Right from ivory cascade jacket with zardozi shoulders and black silk linen salwar pants to gold applique asymmetrical one sleeved dress in red to tweed embellished blouse with teal heritage sari and corset blouse, there were many stunning pieces on display.
Shetty, 38, who gave birth to her son in 2012, has been the showstopper for Tahiliani several times in the past, but this time she was a tad worried. “I was bothered whether I would fit into Tarun’s creation. I worked out in two months,” Shetty told reporters after the opening show of the five-day event.
Though the outfit looked heavy, the actress said it was, in fact, just the opposite. “It’s very light. The use of kanjeevaram saris sounds heavy, but it’s not. It’s so beautiful and even if I wear it inside out, it will look fabulous.

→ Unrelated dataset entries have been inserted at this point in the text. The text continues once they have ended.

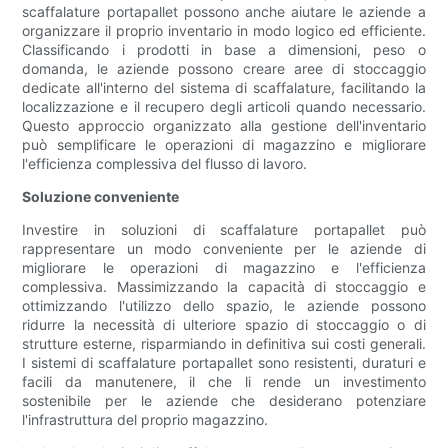
scaffalature portapallet possono anche aiutare le aziende a
organizzare il proprio inventario in modo logico ed efficiente.
Classificando i prodotti in base a dimensioni, peso o
domanda, le aziende possono creare aree di stoccaggio
dedicate all'interno del sistema di scaffalature, facilitando la
localizzazione e il recupero degli articoli quando necessario.
Questo approccio organizzato alla gestione dell'inventario
può semplificare le operazioni di magazzino e migliorare
l'efficienza complessiva del flusso di lavoro.
Soluzione conveniente
Investire in soluzioni di scaffalature portapallet può
rappresentare un modo conveniente per le aziende di
migliorare le operazioni di magazzino e l'efficienza
complessiva. Massimizzando la capacità di stoccaggio e
ottimizzando l'utilizzo dello spazio, le aziende possono
ridurre la necessità di ulteriore spazio di stoccaggio o di
strutture esterne, risparmiando in definitiva sui costi generali.
I sistemi di scaffalature portapallet sono resistenti, duraturi e
facili da manutenere, il che li rende un investimento
sostenibile per le aziende che desiderano potenziare
l'infrastruttura del proprio magazzino.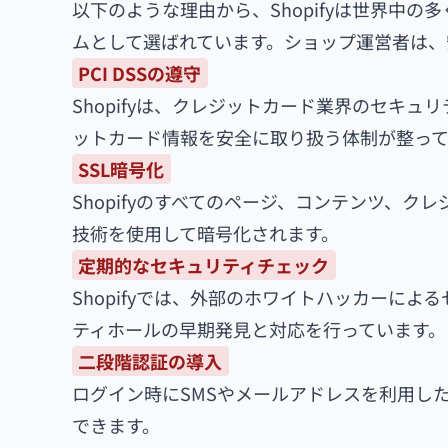
以下のような理由から、Shopifyは世界中
ムとして選ばれています。ショップ運営者は、安
PCI DSSの遵守
Shopifyは、クレジットカード業界のセキュ
ットカード情報を安全に取り扱う体制が整って
SSL暗号化
Shopifyのすべてのページ、コンテンツ、
技術を使用して暗号化されます。
定期的なセキュリティチェック
Shopifyでは、外部のホワイトハッカーに
ティホールの早期発見と対応を行っています。
二段階認証の導入
ログイン時にSMSやメールアドレスを利用し
できます。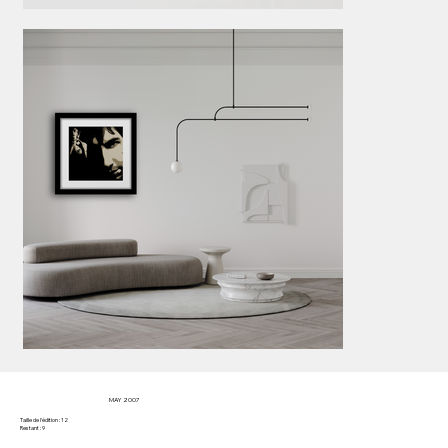
MAY 2007
Taille de l'édition : 12
Restant : 9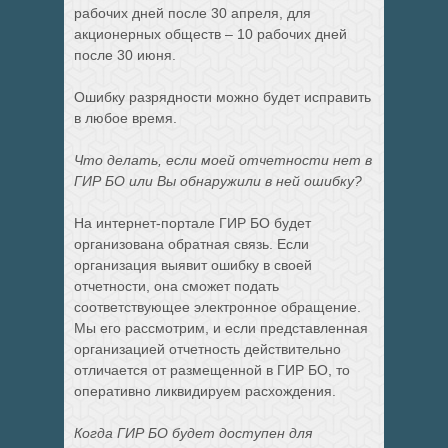
рабочих дней после 30 апреля, для
акционерных обществ – 10 рабочих дней
после 30 июня.
Ошибку разрядности можно будет исправить
в любое время.
Что делать, если моей отчетности нет в
ГИР БО или Вы обнаружили в ней ошибку?
На интернет-портале ГИР БО будет
организована обратная связь. Если
организация выявит ошибку в своей
отчетности, она сможет подать
соответствующее электронное обращение.
Мы его рассмотрим, и если представленная
организацией отчетность действительно
отличается от размещенной в ГИР БО, то
оперативно ликвидируем расхождения.
Когда ГИР БО будет доступен для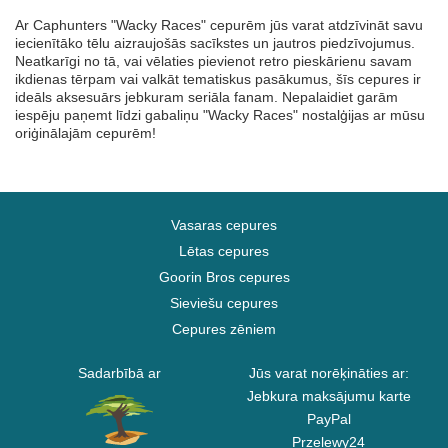
Ar Caphunters "Wacky Races" cepurēm jūs varat atdzīvināt savu
iecienītāko tēlu aizraujošās sacīkstes un jautros piedzīvojumus.
Neatkarīgi no tā, vai vēlaties pievienot retro pieskārienu savam
ikdienas tērpam vai valkāt tematiskus pasākumus, šīs cepures ir
ideāls aksesuārs jebkuram seriāla fanam. Nepalaidiet garām
iespēju paņemt līdzi gabaliņu "Wacky Races" nostalģijas ar mūsu
oriģinālajām cepurēm!
Vasaras cepures
Lētas cepures
Goorin Bros cepures
Sieviešu cepures
Cepures zēniem
Sadarbībā ar
Jūs varat norēķināties ar:
Jebkura maksājumu karte
PayPal
Przelewy24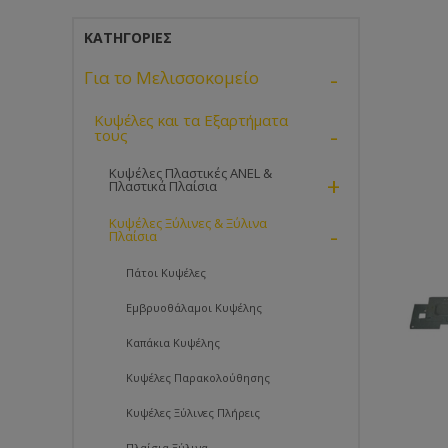
ΚΑΤΗΓΟΡΊΕΣ
-
Για το Μελισσοκομείο
Κυψέλες και τα Εξαρτήματα
-
τους
Κυψέλες Πλαστικές ANEL &
+
Πλαστικά Πλαίσια
Κυψέλες Ξύλινες & Ξύλινα
-
Πλαίσια
Πάτοι Κυψέλες
Εμβρυοθάλαμοι Κυψέλης
Καπάκια Κυψέλης
Κυψέλες Παρακολούθησης
Κυψέλες Ξύλινες Πλήρεις
Πλαίσια Ξύλινα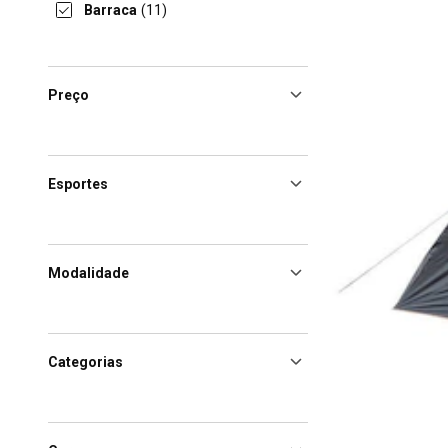
Barraca
(11)
Preço
Esportes
Modalidade
Categorias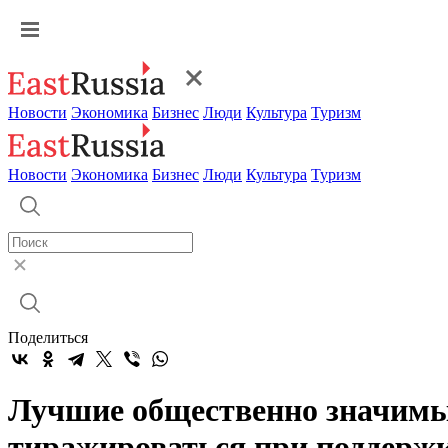
Новости
Экономика
Бизнес
Люди
Культура
Туризм
Новости
Экономика
Бизнес
Люди
Культура
Туризм
Поделиться
Лучшие общественно значимые
тиражироваться при поддерж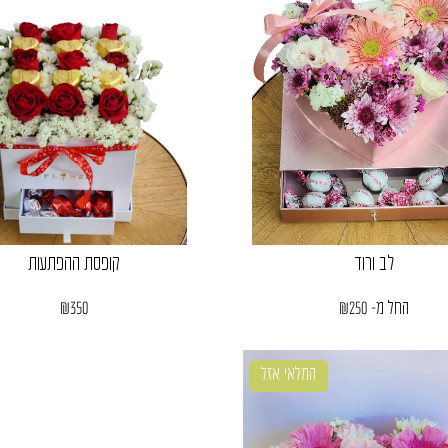
לב ורוד
קופסת ההפתעות
החל מ-
250
₪
350
₪
המלאי אזל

The finish is also great,” said Shetty, who wore a kanjeevaram sari designed by Tahiliani at her wedding with businessman Raj Kundra in 2009.
She was accompanied by actors Harman Baweja and Ayesha Khanna, stars of her first production venture Dishkiyaoon, on the ramp. Khanna wore a sari-inspired draped dress and Baweja looked chic in layered bandhgala (an Indo-Western suit) with pants.
Meanwhile, Rahul Mishra, the first Indian to win the coveted International Woolmark Prize (IWP) in Milan, was honoured for his achievement.
Sunil Sethi, president, Fashion Design Council of India (FDCI), presented Mishra with a black cashmere scarf. “It’s a beautiful textile and can be draped in many ways. I am going to keep this in a special place,” Mishra said.
Praising Mishra, designer Rina Dhaka said: “The collection was beautiful. You [Mishra] have given hope to people here.”
His merino wool collection, which won the award, attempted to portray the journey of the human race and the process of metamorphosis that the Earth has undergone in the last century.
Speaking about the collection, he said: “I created wool in such a way that it’s trans-seasonal. I thought about lotus. I was inspired by Buddha’s philosophy that the lotus is found in the womb of the world.”
He said the garments are not just about consumption. “The idea is to work with more people in the process,” said Mishra, who teamed up with weavers from Kerala, Odisha and other parts of India.
He will present his autumn-winter collection at the ongoing WIFW on Thursday.